A
Casa de Vidro,
de Daniel Sackheim
The
glass house, EUA, 2001
Quem assistiu a De Olhos Bem Fechados de Stanley Kubrick não
poderá se esquecer daquela menina prostituída pelo pai e
nada triste por isso, envolvida com dois esquisitos homens, fantasiados
ridiculamente. Depois do olhar surpreso e estarrecido de Tom Cruise, o
espectador tinha o direito de olhar para a menina, que não parecia
nada envergonhada do que fazia. Ao contrário, ela olhava fixamente
para Cruise, vendendo sexo pelos olhos, como se ela tivesse certeza de
que era um de seus objetos inalcançáveis de desejo e desejasse
apenas que ele jamais pudesse esquecê-la. Com ele, sentíamos
a mesma coisa, e ainda pior: tanto quanto para Cruise, o desejo daquela
menina – que parecia circular entre os quinze anos – nos era absolutamente
interdito. Para o personagem do médico em busca da auto-afirmação
de seu desejo, a menina ficou, mas para o espectador, cioso de algum dia
poder revê-la mais tarde, com mais idade, a lembrança do
nome era obrigatória: Leelee Sobieski.
Pois bem: depois de
se apresentar como coadjuvante no lamentável Perseguição
de John Dahl, eis Leelee de volta brilhando nas telas, dessa vez como
uma aluna de 2º grau que perde os pais em virtude de um acidente de automóvel
e deverá morar com os antigos vizinhos, num elegante e ostentatória
casarão isolado em Malibu, Califórnia. É a "glass
house": não só a casa da família Glass, como se chamam
seus novos pais, mas uma casa totalmente com paredes de vidro, onde a
visibilidade é completa (ou quase: num momento do filme Leelee
é salva por uma cortina), onde qualquer barulho pode resultar numa
denúncia de posição. O andamento do filme é
previsível: uma ficção paranóica, em que o
pai adotivo assume o papel de algoz da pobre moça, que não
consegue contar com ninguém para ajudá-la quando ele (um
Stellan Skarsgard cada vez mais canastrão, depois de uma performance
tocante em Ondas do Destino) tenta assediá-la ou é
descoberto fazendo planos para livrar-se de sua recém-chegada prole
(além dela, um irmão menor que adora a nova vida pois pode
comer pizza e jogar videogame à vontade).
Surpreende, além
da cinegenia incrível de Leelee Sobieski, o trabalho de direção
de Daniel Sackheim. Não vem sendo comum assistirmos a thrillers
que se querem justamente como são, thrillers, e pronto.

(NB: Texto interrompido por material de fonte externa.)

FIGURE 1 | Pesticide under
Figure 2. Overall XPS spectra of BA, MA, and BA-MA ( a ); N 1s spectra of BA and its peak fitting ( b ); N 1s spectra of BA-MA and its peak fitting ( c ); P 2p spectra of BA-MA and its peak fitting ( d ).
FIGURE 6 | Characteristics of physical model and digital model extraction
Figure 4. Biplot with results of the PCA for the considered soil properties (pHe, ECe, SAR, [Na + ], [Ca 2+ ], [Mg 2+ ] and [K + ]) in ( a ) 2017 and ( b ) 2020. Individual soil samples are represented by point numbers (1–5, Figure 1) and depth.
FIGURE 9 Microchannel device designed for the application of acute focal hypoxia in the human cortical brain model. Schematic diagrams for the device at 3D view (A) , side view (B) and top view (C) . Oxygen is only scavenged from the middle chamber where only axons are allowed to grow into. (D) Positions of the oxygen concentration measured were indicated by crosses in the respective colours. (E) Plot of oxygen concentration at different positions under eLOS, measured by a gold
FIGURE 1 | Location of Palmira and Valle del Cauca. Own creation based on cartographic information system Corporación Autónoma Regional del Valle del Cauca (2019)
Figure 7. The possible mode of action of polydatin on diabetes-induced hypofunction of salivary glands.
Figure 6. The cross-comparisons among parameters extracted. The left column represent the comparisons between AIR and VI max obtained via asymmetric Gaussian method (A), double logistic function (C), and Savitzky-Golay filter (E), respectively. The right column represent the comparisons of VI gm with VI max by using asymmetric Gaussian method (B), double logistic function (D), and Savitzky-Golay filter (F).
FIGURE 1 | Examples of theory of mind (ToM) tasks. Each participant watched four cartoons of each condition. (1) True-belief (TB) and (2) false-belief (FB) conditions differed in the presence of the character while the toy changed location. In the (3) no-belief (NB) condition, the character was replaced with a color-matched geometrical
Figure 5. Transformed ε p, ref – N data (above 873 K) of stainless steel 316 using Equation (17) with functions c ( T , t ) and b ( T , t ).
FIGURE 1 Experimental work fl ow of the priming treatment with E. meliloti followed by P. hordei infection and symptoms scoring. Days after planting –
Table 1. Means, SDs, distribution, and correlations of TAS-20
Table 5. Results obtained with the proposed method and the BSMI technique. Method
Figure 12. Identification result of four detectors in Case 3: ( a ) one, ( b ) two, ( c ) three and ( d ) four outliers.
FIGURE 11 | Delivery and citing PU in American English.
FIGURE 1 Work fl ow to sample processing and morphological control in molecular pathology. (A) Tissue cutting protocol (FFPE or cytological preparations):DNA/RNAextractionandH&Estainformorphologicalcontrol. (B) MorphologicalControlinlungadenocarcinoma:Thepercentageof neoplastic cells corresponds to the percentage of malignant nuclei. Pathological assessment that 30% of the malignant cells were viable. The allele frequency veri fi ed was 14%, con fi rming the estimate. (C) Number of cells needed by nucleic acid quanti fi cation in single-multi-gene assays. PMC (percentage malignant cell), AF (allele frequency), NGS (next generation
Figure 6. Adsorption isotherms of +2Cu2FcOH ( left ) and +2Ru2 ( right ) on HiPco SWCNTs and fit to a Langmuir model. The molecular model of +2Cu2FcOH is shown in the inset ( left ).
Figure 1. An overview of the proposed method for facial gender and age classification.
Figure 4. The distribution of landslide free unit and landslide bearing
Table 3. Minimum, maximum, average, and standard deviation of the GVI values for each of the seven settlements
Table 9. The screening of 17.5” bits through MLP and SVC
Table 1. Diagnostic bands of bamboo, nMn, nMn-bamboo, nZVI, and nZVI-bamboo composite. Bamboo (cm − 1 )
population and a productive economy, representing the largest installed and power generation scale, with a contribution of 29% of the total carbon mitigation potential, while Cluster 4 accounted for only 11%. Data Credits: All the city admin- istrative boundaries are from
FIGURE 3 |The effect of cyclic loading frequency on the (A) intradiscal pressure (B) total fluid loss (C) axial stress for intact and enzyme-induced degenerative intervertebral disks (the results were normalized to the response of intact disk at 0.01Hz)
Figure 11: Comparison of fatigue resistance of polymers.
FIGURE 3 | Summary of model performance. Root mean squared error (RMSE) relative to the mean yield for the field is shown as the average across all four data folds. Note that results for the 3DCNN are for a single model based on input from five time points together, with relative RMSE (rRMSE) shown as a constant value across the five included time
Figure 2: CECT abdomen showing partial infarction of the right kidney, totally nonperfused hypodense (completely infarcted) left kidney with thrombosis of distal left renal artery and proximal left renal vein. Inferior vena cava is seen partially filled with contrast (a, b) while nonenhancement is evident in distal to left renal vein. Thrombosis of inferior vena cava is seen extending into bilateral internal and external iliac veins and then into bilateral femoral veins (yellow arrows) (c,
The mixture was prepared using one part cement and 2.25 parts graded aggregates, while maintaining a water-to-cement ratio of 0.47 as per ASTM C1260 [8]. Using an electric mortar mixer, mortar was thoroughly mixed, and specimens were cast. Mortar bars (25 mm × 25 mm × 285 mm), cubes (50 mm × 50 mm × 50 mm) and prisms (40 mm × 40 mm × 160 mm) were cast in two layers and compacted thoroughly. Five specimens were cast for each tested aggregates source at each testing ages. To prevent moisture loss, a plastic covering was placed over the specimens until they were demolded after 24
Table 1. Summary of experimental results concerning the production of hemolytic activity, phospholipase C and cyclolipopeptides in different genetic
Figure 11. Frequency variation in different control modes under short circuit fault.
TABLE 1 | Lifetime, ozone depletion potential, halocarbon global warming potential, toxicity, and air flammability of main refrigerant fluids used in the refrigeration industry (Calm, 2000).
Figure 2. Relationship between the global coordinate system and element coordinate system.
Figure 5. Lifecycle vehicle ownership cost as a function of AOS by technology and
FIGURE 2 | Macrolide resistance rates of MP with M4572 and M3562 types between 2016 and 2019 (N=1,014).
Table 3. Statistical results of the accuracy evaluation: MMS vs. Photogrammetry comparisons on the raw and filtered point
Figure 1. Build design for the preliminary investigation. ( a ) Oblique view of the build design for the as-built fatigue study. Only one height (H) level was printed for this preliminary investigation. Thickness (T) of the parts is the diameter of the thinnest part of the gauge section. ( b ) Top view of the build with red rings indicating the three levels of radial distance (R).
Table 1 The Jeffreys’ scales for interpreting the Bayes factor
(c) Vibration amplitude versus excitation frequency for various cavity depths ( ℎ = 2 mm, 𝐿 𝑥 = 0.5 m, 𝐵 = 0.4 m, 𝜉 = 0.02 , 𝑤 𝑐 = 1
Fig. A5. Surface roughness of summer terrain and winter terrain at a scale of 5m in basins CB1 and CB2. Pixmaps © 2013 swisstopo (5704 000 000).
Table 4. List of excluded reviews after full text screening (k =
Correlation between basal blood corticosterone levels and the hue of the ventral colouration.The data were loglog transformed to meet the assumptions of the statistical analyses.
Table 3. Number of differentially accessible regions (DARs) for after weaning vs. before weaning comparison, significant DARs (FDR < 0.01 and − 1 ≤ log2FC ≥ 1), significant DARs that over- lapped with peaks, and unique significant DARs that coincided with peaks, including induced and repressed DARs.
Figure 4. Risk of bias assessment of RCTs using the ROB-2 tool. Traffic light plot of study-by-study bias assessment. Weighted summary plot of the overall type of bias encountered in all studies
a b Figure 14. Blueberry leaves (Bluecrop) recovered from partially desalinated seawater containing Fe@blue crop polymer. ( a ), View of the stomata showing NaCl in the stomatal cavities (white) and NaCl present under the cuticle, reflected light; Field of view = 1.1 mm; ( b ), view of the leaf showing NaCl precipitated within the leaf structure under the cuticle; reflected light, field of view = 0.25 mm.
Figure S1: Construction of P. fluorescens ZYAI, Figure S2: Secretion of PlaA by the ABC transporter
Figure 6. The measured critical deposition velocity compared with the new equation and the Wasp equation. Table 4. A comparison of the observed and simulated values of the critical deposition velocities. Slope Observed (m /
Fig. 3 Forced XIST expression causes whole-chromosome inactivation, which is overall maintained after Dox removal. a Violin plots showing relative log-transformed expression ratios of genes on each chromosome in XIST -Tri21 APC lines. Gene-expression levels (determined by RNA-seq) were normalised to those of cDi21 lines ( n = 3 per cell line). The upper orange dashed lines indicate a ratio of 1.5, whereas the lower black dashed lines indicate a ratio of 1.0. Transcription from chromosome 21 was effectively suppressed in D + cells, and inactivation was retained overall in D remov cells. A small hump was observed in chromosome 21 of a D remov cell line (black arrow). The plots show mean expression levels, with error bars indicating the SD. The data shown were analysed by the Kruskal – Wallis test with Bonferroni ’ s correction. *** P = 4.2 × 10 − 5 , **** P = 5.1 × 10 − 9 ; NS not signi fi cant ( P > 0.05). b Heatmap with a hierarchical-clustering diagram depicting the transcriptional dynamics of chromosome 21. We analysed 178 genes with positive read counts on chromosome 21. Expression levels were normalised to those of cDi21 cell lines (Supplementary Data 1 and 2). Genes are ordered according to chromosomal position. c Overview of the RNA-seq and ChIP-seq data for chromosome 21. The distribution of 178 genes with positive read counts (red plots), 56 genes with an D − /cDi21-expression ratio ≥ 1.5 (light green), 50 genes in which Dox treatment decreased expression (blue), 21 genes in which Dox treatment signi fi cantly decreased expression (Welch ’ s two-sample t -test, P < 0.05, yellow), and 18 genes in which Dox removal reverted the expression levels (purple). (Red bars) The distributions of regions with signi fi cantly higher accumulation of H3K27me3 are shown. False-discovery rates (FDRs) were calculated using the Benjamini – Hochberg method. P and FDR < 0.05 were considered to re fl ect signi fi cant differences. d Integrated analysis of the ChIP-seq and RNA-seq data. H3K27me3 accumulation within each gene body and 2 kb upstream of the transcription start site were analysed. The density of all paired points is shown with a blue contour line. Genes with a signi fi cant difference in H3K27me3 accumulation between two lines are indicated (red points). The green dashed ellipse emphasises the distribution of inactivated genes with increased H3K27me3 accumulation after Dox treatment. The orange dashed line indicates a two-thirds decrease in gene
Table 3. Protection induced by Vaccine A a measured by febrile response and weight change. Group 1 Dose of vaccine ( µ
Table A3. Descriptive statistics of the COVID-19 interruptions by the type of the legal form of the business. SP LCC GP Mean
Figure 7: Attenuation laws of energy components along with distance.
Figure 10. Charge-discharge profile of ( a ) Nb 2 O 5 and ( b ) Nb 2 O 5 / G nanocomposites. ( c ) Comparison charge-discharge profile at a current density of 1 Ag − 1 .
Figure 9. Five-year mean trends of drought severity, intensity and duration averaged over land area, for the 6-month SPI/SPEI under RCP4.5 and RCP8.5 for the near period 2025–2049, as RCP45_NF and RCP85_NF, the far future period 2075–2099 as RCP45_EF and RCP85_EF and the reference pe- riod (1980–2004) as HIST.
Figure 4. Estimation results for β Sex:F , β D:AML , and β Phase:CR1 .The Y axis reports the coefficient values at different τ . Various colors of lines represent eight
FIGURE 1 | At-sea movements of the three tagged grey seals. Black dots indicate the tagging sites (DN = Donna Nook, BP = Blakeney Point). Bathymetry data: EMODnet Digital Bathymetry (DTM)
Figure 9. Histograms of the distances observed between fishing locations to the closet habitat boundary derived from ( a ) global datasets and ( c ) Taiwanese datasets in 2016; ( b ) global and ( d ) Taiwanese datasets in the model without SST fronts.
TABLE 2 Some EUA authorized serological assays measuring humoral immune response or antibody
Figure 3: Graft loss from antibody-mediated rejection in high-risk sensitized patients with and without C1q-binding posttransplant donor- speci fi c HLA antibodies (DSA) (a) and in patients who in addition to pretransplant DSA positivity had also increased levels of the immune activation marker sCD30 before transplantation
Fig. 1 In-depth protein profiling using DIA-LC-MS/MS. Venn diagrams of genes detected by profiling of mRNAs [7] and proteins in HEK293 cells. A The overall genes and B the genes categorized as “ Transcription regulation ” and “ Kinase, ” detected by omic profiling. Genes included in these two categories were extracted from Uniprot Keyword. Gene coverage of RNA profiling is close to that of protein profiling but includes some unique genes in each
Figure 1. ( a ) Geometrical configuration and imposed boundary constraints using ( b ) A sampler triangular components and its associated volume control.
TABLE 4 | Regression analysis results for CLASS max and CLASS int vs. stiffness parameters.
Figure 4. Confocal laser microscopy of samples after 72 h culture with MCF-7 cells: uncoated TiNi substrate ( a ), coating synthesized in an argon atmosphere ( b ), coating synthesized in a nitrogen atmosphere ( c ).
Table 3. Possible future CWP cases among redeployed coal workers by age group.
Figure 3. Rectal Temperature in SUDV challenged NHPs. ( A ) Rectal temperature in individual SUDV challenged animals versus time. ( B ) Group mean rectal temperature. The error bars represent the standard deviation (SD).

De lembrança, o último filme bem realizado no estilo é
Breakdown, primeiro longa de Jonathan Mostow, que depois dirigiu
o talentoso (mas de dimensão moral não muito inteligente)
U-571. Com Breakdown, A Casa de Vidro assemelha-se
pela simplicidade (uma casa, umas poucas perseguições de
carros) e acima de tudo pela tensão criada entre os dois pólos
da narrativa, o mocinho e o bandido. O filme mantém o charme e
o suspense até o final, deixando ao longo do filme a terrificante
sensação – sempre necessária nas ficções
paranóicas – de que não há possível saída
do domínio do dominador. Aos poucos, Leelee vai tomando conhecimento
de quem o pai adotivo realmente é (um empresário falido
que motivou o acidente dos pais para faturar o seguro dos filhos) e vai
tomando as providências para fugir com seu irmão para algum
lugar onde não possa ser incomodada. O final, como não poderia
deixar de ser, é um afrontamento dela com Skarsgard, frente a frente,
onde ela terá que superar um trauma inicial (não conseguir
dirigir carros porque se lembra de seus pais) para sair-se bem no confronto
fatal. Como manda o figurino e as regras do gênero.
Mas A Casa de Vidro
não é simplesmente bem-comportado. Mesmo que não
haja maiores pretensões, Daniel Sackheim demonstra uma sutileza
que vem sendo cada vez mais incomum dentro do cinema hollywoodiano, interessado
cada vez mais em grafismos inúteis (Fincher, Crowe), referências
cinematográficas vazias (Dahl, irmãos Coen com um maior
talento) e profundidade artificial (P. T. Anderson, Aronofsky). Assim,
ele pode flagrar Leelee Sobieski sendo vista por Stellan Skarsgard tomando
banho de piscina em plena madrugada e jamais ser trivial, mesmo que a
cena esteja no limite do exploit. Ele fala qualquer coisa, mas seus olhos
não conseguem fugir do corpo da menina. Toda essa disjunção
já basta para dar a medida da seqüência, e ficamos contentados
com isso. A leitura se faz nas entrelinhas.